Ajuda. Toda melhora no arcabouço institucional, legal, ajuda. O ideal seria você ir para a autonomia como existe em outros países, países desenvolvidos e em outros países da região, como no Chile, no Peru, na Colômbia, no México, todos eles países democráticos. Autonomia legal existe também na Suíça, na Suécia, na Inglaterra, nos Estados Unidos, países democráticos também. Ela não existe, por exemplo, na Venezuela. Então a gente tem que escolher a que grupo quer pertencer nesse tema. Tendo dito isso, se a gente não consegue chegar a esse arcabouço de mandatos fixos, escalonados, não coincidentes com o do presidente da República, com objetivo da política monetária sendo a estabilidade de preços, se a gente não consegue isso, a autonomia técnica já representa um avanço em relação ao que a gente tem hoje. E não é incompatível com eventualmente a gente atingir o estágio da autonomia como é praticada na maioria dos países que tem o arcabouço institucional moderno. Então eu acho que é uma boa iniciativa do governo, acho bastante interessante eles avançarem nessa linha, com a ideia de que não é o fim do processo, mas um avanço num processo que culminará um dia com a autonomia nos moldes que a gente conhece em outros países bem administrados.

O cenário para a convergência da inflação para a meta melhorou com a mudança de governo?

Ele melhora no sentido que você tem um governo que parece mais comprometido com o ajuste fiscal. Consequentemente, a política fiscal tenderá, na minha visão, a atrapalhar menos a nova diretoria do Banco Central do que vinha atrapalhando a atual diretoria do Banco Central. Quando o governo Dilma Rousseff resolveu não mais apoiar integralmente a política do ministro Joaquim Levy, ele atingiu não só a política fiscal, mas indiretamente a política monetária também. Melhor dizendo, ele atrapalhou também o sucesso da política monetária, na medida em que a piora da perspectiva fiscal levou a um aumento do risco-país e a uma depreciação cambial que acabou deslocando para cima as expectativas de inflação. Então, num governo mais comprometido com o ajuste fiscal, esse tipo de desenvolvimento tende a ser menos provável, aí dando melhores condições de trabalho para a nova diretoria.

Já é possível vislumbrar um cenário de volta da queda de juros?

Temos de esperar a nova diretoria (do Banco Central) tomar posse, haverá a sabatina. Imaginando que a nova diretoria assuma em meados de junho, no final de junho teremos a publicação do Relatório de Inflação, que vai indicar quais são as perspectivas de política monetária. Até pelo sua forte bagagem acadêmica, o presidente Goldfajn vai se pautar muito pelos modelos, pelas projeções do Banco Central, no processo decisório.
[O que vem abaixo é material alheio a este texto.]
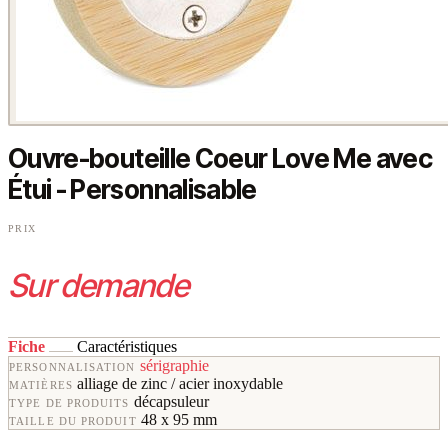
Ouvre-bouteille Coeur Love Me avec
Étui - Personnalisable
PRIX
Sur demande
Fiche
Caractéristiques
sérigraphie
PERSONNALISATION
alliage de zinc / acier inoxydable
MATIÈRES
décapsuleur
TYPE DE PRODUITS
48 x 95 mm
TAILLE DU PRODUIT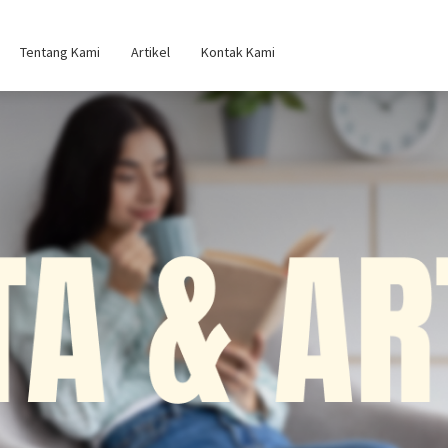
Tentang Kami
Artikel
Kontak Kami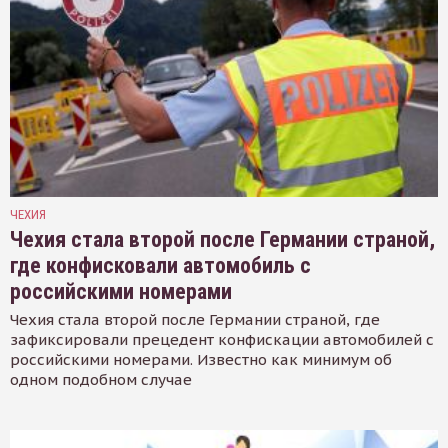
ЧЕХИЯ
Чехия стала второй после Германии страной,
где конфисковали автомобиль с
российскими номерами
Чехия стала второй после Германии страной, где
зафиксировали прецедент конфискации автомобилей с
российскими номерами. Известно как минимум об
одном подобном случае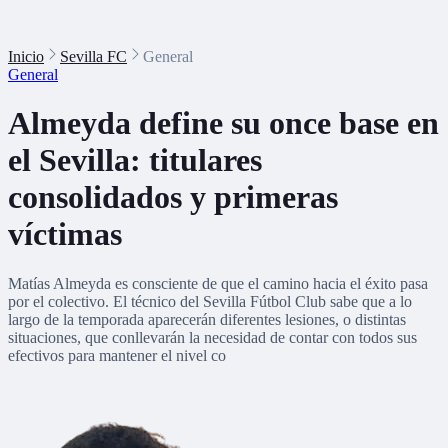
Inicio
Sevilla FC
General
General
Almeyda define su once base en
el Sevilla: titulares
consolidados y primeras
víctimas
Matías Almeyda es consciente de que el camino hacia el éxito pasa
por el colectivo. El técnico del Sevilla Fútbol Club sabe que a lo
largo de la temporada aparecerán diferentes lesiones, o distintas
situaciones, que conllevarán la necesidad de contar con todos sus
efectivos para mantener el nivel co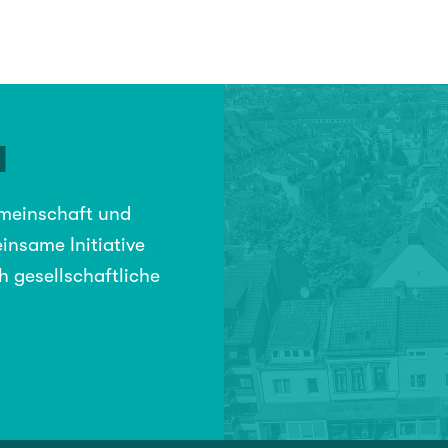
N
emeinschaft und
insame Initiative
h gesellschaftliche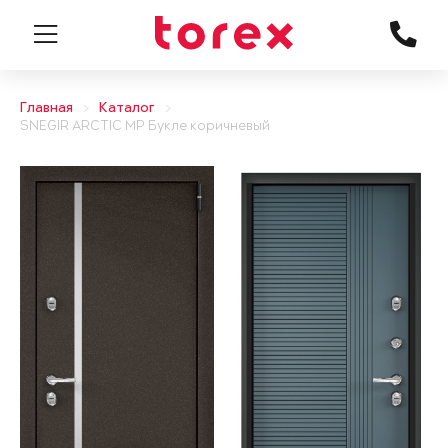
Главная
Каталог
SNEGIR ARCTIC MP Букле коричневый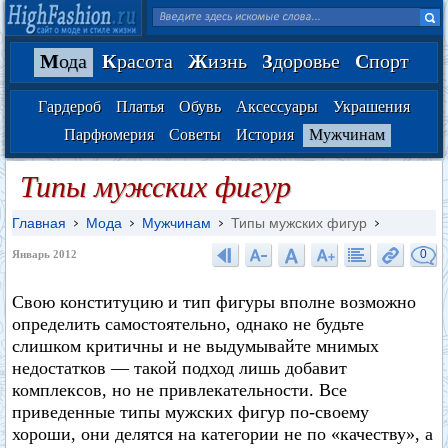
М
ода
К
расота
Ж
изнь
З
доровье
С
порт
Гардероб
Платья
Обувь
Аксессуары
Украшения
Парфюмерия
Советы
История
Мужчинам
Типы мужских фигур
Главная
Мода
Мужчинам
Типы мужских фигур
0
Январь 2012
Свою конституцию и тип фигуры вполне возможно
определить самостоятельно, однако не будьте
слишком критичны и не выдумывайте мнимых
недостатков — такой подход лишь добавит
комплексов, но не привлекательности. Все
приведенные типы мужских фигур по-своему
хороши, они делятся на категории не по «качеству», а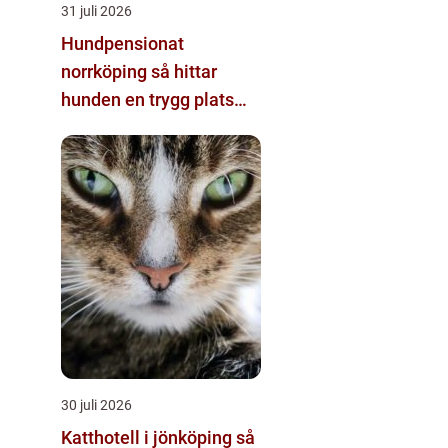
31 juli 2026
Hundpensionat
norrköping så hittar
hunden en trygg plats
när du reser
30 juli 2026
Katthotell i jönköping så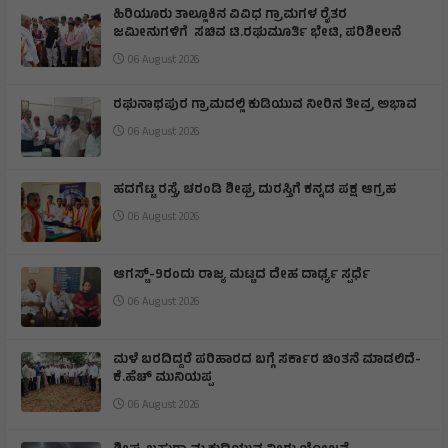
ಹಿರಿಯೂರು ತಾಲ್ಲೂಕಿನ ವಿವಿಧ ಗ್ರಾಮಗಳ ರೈತರ
ಜಮೀನುಗಳಿಗೆ ಸಚಿವ ಟಿ.ರಘುಮೂರ್ತಿ ಭೇಟಿ, ಪರಿಶೀಲನೆ
06 August 2026
ರಘುನಾಥಪುರ ಗ್ರಾಮದಲ್ಲಿ ಕುಡಿಯುವ ನೀರಿನ ತೀವ್ರ ಅಭಾವ
06 August 2026
ಹದಗೆಟ್ಟ ರಸ್ತೆ, ಚರಂಡಿ ಶೀಘ್ರ ದುರಸ್ತಿಗೆ ಕನ್ನಡ ಪಕ್ಷ ಆಗ್ರಹ
06 August 2026
ಆಗಸ್ಟ್-9ರಂದು ರಾಜ್ಯ ಮಟ್ಟದ ದೇಹ ದಾರ್ಢ್ಯ ಸ್ಪರ್ಧೆ
06 August 2026
ಮಳೆ ಬರದಿದ್ದರೆ ಪರಿಹಾರದ ಬಗ್ಗೆ ಸರ್ಕಾರ ಚಿಂತನೆ ಮಾಡಲಿದೆ-
ಕೆ.ಹೆಚ್ ಮುನಿಯಪ್ಪ
06 August 2026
Nesse contexto, a publicação de documentos como o Relatório de Inflação se torna ainda mais importante. Eu acredito que a gente provavelmente vai ver um processo de redução de juros ao longo do segundo semestre, mas o timing de início vai depender de fatores também como o timing de confirmação da nova diretoria.

O senhor trabalhou com Meirelles por quase quatro anos e estava na diretoria do BC na crise global de 2008. Como Meirelles lida com grandes crises?

É muito sereno, muito racional, sabe priorizar, elencar bem o que tem de ser feito num momento de dificuldade, escolher as pessoas, atribuir e tirar o melhor de cada um. É um montador de equipe emérito, que funciona muito bem em momentos de crise. Ele é o “fantástico executivo”, é isso que a gente tem. A crise atual não é tão severa como a de 2008, mas é grave. Então é uma felicidade para o país poder contar com Meirelles neste momento. No Ilan ele tem um excelente guardião da moeda e guardião da estabilidade do sistema financeiro, de forma que ele possa focar na questão fiscal 100% do tempo, 110% ou 120% se tivesse.